AUSTIN, Texas — Microbial biofilms—dense, sticky mats of bacteria that are hard to treat and can lead to dangerous infections—often form in medical equipment, such as flexible plastic tubing used in catheters or in tubes used to help patients breathe. By some estimates, more than 1 million people contract infections from medical devices in U.S. hospitals each year, many of which are due to biofilms. A study from The University of Texas at Austin suggests a possible new way to prevent such biofilms from forming, which would sharply reduce incidents of related hospital-borne infection.
Vernita Gordon, an assistant professor of physics and senior author of the paper appearing today in the Proceedings of the National Academy of Sciences, detected the key mechanism that triggers biofilms to form. She next envisions creating coatings for medical devices and other surfaces that would block the trigger and keep bacteria from clustering to form intractable biofilms.
“It’s important to prevent biofilms before they start,” Gordon said. “It’s much easier to wipe out free-floating bacteria than a biofilm.”
Certain patients are especially susceptible to biofilm related infections. People with cystic fibrosis, diabetes and chronic obstructive pulmonary disease often develop serious and even life-threatening bacterial infections that are hard to treat, in large part because the bacteria—such as Pseudomonas aeruginosa—form biofilms that are resistant to the host's immune cells and to antibiotics.
Earlier work had shown that before Pseudomonas bacteria form a biofilm, they have to sense that they are attached to a surface. But it wasn’t clear what cues the bacteria sense. Now, according to the new study, the bacteria sense something called mechanical shear, which is a kind of stretching that happens when a bacterium is attached to a surface and the surrounding liquid is moving and/or it pulls itself along.
So what is shear?
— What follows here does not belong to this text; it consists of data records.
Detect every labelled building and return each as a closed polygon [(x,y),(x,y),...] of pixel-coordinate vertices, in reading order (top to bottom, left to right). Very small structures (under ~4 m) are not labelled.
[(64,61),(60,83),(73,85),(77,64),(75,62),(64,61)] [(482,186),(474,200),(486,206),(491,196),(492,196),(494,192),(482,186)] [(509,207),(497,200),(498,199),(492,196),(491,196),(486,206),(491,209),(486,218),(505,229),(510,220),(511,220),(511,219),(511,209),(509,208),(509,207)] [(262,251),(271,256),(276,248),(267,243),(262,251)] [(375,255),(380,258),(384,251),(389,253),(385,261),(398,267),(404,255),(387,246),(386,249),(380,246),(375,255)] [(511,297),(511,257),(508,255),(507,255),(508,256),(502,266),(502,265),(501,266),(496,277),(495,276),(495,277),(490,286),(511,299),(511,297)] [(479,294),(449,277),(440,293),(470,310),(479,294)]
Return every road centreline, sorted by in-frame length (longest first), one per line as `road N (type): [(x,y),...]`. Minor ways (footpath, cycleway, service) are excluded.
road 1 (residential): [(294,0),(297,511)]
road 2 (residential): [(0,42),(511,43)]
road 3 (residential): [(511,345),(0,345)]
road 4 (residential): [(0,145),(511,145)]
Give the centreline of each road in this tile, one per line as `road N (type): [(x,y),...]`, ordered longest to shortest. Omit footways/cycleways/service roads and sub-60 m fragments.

Imagine you’re in a river and you’re trying to pull yourself along underwater by grabbing rocks on the bottom and pulling forward. Shear is the force that is stretching your body; it’s what you feel in your arms and legs as you pull against the resistance of the water. You might not feel much shear if the water is still and you’re moving slowly, or it might be high if the river is moving fast and you’re going the opposite way. Let go of the rocks and just “go with the flow” of the river, and you won’t feel any shear.
Sensing shear tells Pseudomonas that it’s no longer free-floating but attached to a surface and triggers it to start producing a biofilm. Gordon says the discovery paves the way for biomedical engineers to begin developing methods to stop bacteria from sensing shear. So far, most strategies being developed to prevent the formation of biofilms use one of two approaches: kill the bacteria outright or prevent them from attaching to the surface.
Both those methods are problematic. Antimicrobials usually only work against certain types of bacteria under certain circumstances, and they can become ineffective if susceptible bacteria evolve resistance. It’s also hard to develop a universal anti-stick surface because bacteria have many ways to attach to a surface.
“What we suggest is, if they are responding to a mechanical cue, then you could make a third class of biofilm-preventing surface,” Gordon said. “You could modulate the mechanics of the surface so they never get the signal that they are attached, and they never start making a biofilm.”
Gordon suggests that for maximum effectiveness, surfaces could be engineered with a combination of these three approaches.
Because of inconsistent reporting and differences in analytical methods, it is difficult to measure exactly how many people in the U.S. each year acquire infections from biofilms forming on medical devices. Estimates range widely—from 185,000 infections (based on a 2014 CDC study) to 2.8 million (based on a 2007 study in the journal Clinical Infectious Diseases estimating up to 4 million health-care acquired infections (HAI’s) and a 2008 study in the journal Biotechnology and Bioengineering estimating up to 70 percent of HAI’s are associated with medical implants).
Gordon’s co-authors are Christopher Rodesney, Brian Roman and Numa Dhamani at UT Austin; Benjamin Cooley at the University of Georgia (formerly a postdoc at UT Austin); and Ahmed Touhami at the University of Texas Rio Grande Valley.
Funding for this research was provided by The University of Texas at Austin and ExxonMobil.